*What you need to do:* Read through the data and report every line in which the word "ankle" occurs.

*Stored data:*
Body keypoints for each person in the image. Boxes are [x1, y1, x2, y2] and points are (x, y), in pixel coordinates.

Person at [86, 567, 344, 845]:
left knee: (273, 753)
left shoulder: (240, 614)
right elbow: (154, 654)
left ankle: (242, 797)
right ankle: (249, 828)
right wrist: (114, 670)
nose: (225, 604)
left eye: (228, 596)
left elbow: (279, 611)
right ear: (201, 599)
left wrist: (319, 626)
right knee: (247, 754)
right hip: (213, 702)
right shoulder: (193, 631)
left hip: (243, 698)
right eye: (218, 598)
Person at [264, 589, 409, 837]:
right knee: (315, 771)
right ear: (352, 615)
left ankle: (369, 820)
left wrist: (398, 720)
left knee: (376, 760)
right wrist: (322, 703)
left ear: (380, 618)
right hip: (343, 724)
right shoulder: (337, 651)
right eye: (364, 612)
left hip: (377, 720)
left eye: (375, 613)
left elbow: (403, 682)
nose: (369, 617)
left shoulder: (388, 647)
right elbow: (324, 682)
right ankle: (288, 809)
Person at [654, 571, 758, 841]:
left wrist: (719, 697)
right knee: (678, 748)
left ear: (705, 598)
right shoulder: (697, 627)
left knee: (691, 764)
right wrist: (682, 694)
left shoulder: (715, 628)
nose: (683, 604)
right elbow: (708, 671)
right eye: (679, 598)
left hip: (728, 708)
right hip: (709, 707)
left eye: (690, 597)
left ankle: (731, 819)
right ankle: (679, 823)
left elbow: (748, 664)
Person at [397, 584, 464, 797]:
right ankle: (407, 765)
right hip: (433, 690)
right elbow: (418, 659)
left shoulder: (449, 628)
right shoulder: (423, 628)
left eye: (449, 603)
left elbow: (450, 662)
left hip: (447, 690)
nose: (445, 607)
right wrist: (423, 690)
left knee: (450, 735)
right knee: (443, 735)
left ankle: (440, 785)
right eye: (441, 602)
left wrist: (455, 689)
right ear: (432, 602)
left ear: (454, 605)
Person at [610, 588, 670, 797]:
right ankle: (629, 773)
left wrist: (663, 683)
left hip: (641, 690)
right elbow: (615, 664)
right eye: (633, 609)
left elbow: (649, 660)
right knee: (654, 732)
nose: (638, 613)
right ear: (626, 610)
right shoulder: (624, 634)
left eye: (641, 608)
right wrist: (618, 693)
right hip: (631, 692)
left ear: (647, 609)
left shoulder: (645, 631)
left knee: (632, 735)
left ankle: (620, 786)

*Completed task:*
left ankle: (242, 797)
right ankle: (249, 828)
left ankle: (369, 820)
right ankle: (288, 809)
left ankle: (731, 819)
right ankle: (679, 823)
right ankle: (407, 765)
left ankle: (440, 785)
right ankle: (629, 773)
left ankle: (620, 786)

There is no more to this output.